Когда все пришли в себя, то первым услышали то ли шутящего, то ли, как это частенько бывало, рассуждающего вслух Глеба:
– Ну я так понял, что дождичка уже не будет? – сказал он, осматривая чистейшие небеса, на которых не было и намека на только что находившиеся там тучи.
Остальные, как по указке, тоже глянули вверх, а потом на землю, где вместо грозного каменного стража лежала большая груда камней.
Наконец двинулся со своего места и ученик мага. Евпатий медленно подошел к тому, что еще совсем недавно грозило ему смертельной опасностью, и неожиданно преклонил колено. Богатырь, словно скорбя о погибшем товарище, положил ладонь на один из камней, снял шлем, наклонил голову и что-то тихо зашептал.
– Чего это он? – в недоумении поинтересовался Глеб у подошедшего Прохора.
– Говорят, – спокойно начал объяснять тот, – что Колдун заключает в каменных стражей души и силу не до конца убитых болотных великанов. Те мучаются в своем новом обличье, но вынуждены подчиняться воле мага.
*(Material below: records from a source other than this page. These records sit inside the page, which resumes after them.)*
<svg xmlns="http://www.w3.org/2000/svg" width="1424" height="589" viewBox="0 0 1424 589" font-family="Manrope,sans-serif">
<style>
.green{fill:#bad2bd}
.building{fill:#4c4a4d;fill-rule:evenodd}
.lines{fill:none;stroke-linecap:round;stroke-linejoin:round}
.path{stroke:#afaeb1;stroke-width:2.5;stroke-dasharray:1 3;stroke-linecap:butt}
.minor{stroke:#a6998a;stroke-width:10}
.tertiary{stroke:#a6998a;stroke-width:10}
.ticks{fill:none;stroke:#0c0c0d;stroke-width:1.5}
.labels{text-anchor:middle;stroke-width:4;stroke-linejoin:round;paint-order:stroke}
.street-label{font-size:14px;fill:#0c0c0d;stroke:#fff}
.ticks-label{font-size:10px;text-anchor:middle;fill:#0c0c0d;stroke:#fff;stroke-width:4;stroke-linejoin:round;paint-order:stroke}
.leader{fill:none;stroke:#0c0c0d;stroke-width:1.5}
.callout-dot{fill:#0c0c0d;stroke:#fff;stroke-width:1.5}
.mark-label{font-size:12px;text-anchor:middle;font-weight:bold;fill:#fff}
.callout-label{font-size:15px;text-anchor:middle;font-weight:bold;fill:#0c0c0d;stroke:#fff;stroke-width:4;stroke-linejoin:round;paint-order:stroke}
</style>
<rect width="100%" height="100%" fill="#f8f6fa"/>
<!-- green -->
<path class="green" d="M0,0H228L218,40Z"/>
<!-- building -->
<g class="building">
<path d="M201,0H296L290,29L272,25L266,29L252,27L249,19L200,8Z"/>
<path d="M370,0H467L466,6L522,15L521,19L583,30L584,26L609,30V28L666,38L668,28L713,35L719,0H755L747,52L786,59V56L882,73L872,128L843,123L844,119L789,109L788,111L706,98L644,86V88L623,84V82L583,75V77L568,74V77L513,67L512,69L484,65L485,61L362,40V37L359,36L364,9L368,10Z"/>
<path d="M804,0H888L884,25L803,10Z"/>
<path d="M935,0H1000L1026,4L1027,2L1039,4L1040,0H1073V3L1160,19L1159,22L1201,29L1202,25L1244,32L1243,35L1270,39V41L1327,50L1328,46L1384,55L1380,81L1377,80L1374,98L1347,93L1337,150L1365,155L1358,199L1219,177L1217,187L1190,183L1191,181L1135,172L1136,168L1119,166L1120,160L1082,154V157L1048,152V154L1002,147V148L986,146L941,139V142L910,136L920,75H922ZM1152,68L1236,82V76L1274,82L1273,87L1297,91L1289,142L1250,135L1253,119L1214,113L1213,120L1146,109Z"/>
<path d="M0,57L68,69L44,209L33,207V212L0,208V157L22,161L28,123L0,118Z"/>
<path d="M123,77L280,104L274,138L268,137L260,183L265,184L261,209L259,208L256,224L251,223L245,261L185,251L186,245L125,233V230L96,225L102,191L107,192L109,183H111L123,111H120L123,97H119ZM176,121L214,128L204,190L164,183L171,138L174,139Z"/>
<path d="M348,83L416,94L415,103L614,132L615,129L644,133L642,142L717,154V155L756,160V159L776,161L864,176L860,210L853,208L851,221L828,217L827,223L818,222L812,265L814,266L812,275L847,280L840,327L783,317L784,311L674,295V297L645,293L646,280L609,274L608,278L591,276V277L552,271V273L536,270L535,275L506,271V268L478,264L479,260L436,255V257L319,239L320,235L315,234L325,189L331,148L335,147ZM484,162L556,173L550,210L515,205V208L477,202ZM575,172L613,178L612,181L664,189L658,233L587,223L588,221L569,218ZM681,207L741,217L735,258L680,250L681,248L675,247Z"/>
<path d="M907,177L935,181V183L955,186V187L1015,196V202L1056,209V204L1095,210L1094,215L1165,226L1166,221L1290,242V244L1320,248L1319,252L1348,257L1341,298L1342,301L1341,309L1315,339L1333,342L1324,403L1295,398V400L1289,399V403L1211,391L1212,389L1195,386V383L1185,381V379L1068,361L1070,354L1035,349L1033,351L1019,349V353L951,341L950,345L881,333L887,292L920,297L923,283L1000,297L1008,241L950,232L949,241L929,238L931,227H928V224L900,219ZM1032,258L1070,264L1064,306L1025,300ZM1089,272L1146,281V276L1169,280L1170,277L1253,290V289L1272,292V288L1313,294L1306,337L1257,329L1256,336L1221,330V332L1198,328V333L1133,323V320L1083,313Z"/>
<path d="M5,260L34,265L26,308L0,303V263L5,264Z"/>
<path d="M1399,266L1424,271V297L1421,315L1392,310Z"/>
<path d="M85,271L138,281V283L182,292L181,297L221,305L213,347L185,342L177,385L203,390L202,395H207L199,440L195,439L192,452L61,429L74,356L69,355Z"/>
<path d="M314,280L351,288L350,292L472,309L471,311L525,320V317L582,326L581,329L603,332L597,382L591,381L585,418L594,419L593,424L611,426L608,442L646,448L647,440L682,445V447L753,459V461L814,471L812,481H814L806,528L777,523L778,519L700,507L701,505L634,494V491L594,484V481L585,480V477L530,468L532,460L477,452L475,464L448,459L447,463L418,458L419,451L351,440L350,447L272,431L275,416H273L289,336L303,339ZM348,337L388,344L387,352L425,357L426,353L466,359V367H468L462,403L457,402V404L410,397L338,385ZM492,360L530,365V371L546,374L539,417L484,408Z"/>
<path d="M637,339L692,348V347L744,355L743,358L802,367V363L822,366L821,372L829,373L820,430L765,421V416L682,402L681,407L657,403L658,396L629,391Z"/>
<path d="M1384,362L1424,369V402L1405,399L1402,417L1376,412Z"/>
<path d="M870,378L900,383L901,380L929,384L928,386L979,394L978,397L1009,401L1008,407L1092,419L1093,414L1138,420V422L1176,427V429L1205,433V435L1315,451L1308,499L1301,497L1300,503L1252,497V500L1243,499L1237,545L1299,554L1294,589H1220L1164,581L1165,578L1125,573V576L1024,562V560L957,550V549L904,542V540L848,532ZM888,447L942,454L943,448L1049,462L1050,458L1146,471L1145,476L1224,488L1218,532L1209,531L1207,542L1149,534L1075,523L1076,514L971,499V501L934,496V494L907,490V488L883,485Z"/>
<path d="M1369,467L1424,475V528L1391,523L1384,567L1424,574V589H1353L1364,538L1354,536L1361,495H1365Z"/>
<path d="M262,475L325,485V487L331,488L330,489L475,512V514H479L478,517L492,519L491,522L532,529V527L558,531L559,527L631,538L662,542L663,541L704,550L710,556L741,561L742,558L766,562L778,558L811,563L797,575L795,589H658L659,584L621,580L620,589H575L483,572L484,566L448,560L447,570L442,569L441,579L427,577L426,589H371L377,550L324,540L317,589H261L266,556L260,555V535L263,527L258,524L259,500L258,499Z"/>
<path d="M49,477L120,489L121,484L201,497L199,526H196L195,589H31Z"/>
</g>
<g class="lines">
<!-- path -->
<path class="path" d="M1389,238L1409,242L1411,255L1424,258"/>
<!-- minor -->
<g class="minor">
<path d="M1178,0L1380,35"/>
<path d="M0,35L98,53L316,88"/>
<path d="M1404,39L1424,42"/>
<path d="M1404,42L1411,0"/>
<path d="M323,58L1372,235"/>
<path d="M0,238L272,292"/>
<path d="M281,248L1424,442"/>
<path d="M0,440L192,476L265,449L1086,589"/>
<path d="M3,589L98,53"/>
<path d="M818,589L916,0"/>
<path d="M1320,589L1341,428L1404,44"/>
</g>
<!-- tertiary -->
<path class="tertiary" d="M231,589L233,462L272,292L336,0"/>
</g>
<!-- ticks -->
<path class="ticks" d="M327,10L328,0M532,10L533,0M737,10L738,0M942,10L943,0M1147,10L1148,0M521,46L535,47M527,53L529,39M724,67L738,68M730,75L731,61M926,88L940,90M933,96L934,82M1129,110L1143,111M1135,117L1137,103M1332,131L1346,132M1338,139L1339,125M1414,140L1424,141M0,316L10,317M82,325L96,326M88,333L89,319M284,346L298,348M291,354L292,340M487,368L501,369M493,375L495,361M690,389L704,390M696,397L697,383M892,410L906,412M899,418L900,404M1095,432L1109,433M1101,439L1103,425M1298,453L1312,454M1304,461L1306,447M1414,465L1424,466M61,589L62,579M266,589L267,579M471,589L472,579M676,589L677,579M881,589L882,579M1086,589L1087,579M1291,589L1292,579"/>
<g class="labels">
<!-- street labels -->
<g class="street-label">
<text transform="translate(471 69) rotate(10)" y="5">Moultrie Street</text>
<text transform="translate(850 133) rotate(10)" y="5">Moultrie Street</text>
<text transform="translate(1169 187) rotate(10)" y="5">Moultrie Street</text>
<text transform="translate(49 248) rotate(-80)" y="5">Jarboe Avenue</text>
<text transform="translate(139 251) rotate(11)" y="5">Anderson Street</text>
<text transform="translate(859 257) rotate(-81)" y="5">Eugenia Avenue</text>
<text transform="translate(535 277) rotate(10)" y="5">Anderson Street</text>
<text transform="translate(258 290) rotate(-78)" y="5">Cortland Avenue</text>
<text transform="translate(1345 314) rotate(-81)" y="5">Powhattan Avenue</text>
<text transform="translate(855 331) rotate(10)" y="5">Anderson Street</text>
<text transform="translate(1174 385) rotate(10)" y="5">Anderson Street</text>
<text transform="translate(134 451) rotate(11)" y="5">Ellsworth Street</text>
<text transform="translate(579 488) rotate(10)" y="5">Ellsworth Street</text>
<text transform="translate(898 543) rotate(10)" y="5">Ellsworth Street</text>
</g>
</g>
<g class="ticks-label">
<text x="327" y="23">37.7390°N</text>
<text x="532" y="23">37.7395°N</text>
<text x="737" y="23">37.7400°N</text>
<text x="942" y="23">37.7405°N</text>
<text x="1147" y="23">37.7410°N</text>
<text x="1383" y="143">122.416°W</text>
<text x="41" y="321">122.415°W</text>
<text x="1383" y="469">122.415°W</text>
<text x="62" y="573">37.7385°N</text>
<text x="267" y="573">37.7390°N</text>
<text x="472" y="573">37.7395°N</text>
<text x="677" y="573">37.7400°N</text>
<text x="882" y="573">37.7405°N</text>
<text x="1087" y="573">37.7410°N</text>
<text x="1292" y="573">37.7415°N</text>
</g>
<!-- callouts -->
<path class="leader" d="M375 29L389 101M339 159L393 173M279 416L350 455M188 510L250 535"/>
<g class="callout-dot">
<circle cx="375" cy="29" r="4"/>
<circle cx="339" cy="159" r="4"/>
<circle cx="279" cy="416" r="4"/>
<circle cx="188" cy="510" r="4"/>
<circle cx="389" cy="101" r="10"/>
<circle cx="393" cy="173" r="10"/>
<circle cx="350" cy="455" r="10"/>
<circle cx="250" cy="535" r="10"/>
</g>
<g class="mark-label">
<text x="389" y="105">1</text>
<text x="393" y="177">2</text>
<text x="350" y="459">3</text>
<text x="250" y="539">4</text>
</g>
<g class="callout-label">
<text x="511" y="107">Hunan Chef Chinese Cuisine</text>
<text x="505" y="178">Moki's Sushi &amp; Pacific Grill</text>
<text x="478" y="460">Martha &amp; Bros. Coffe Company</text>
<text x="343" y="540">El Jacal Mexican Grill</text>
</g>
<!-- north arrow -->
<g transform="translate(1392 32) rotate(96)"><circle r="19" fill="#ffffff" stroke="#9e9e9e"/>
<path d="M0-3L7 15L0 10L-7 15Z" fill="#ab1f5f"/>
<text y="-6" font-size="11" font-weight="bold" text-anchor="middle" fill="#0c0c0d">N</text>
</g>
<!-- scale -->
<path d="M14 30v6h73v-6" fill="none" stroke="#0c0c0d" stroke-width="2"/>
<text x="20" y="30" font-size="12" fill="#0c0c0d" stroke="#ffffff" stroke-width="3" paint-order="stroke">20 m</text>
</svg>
Однажды Евпатий спас целое семейство этих зеленых местных от облавы, устроенной Колдуном. После чего эти независимые великаны, желающие жить сами по себе и открыто недолюбливающие людей, относятся к нашему богатырю как к брату. Они и сами, бывало, выручали Евпатия. Евпатий искренне считает их своими верными товарищами. Вот почему наш командир, скорбит об убитом каменном страже, как о потере друга.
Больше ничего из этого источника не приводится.